CVE Vulnerabilities

CVE-2024-26706

Published: Apr 03, 2024 | Modified: Apr 03, 2024
CVSS 3.x
N/A
Source:
NVD
CVSS 2.x
RedHat/V2
RedHat/V3
4.4 LOW
CVSS:3.1/AV:L/AC:L/PR:H/UI:N/S:U/C:N/I:N/A:H
Ubuntu

In the Linux kernel, the following vulnerability has been resolved:

parisc: Fix random data corruption from exception handler

The current exception handler implementation, which assists when accessing user space memory, may exhibit random data corruption if the compiler decides to use a different register than the specified register %r29 (defined in ASM_EXCEPTIONTABLE_REG) for the error code. If the compiler choose another register, the fault handler will nevertheless store -EFAULT into %r29 and thus trash whatever this register is used for. Looking at the assembly I found that this happens sometimes in emulate_ldd().

To solve the issue, the easiest solution would be if it somehow is possible to tell the fault handler which register is used to hold the error code. Using %0 or %1 in the inline assembly is not posssible as it will show up as e.g. %r29 (with the %r prefix), which the GNU assembler can not convert to an integer.

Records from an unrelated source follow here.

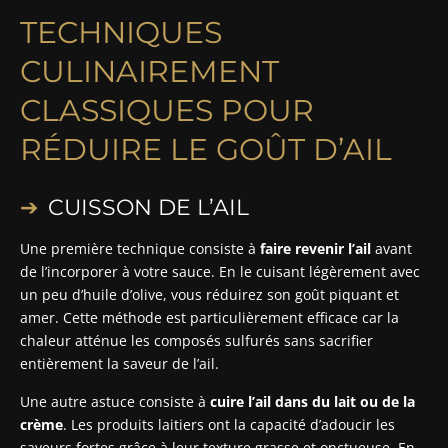
TECHNIQUES
CULINAIREMENT
CLASSIQUES POUR
RÉDUIRE LE GOÛT D’AIL
CUISSON DE L’AIL
Une première technique consiste à
faire revenir l’ail
avant
de l’incorporer à votre sauce. En le cuisant légèrement avec
un peu d’huile d’olive, vous réduirez son goût piquant et
amer. Cette méthode est particulièrement efficace car la
chaleur atténue les composés sulfurés sans sacrifier
entièrement la saveur de l’ail.
Une autre astuce consiste à
cuire l’ail dans du lait ou de la
crème
. Les produits laitiers ont la capacité d’adoucir les
saveurs fortes grâce à leur texture grasse et onctueuse. En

This patch takes another, better and more flexible approach: We extend the __ex_table (which is out of the execution path) by one 32-word. In this word we tell the compiler to insert the assembler instruction or %r0,%r0,%reg, where %reg references the register which the compiler choosed for the error return code. In case of an access failure, the fault handler finds the __ex_table entry and can examine the opcode. The used register is encoded in the lowest 5 bits, and the fault handler can then store -EFAULT into this register.

Since we extend the __ex_table to 3 words we cant use the BUILDTIME_TABLE_SORT config option any longer.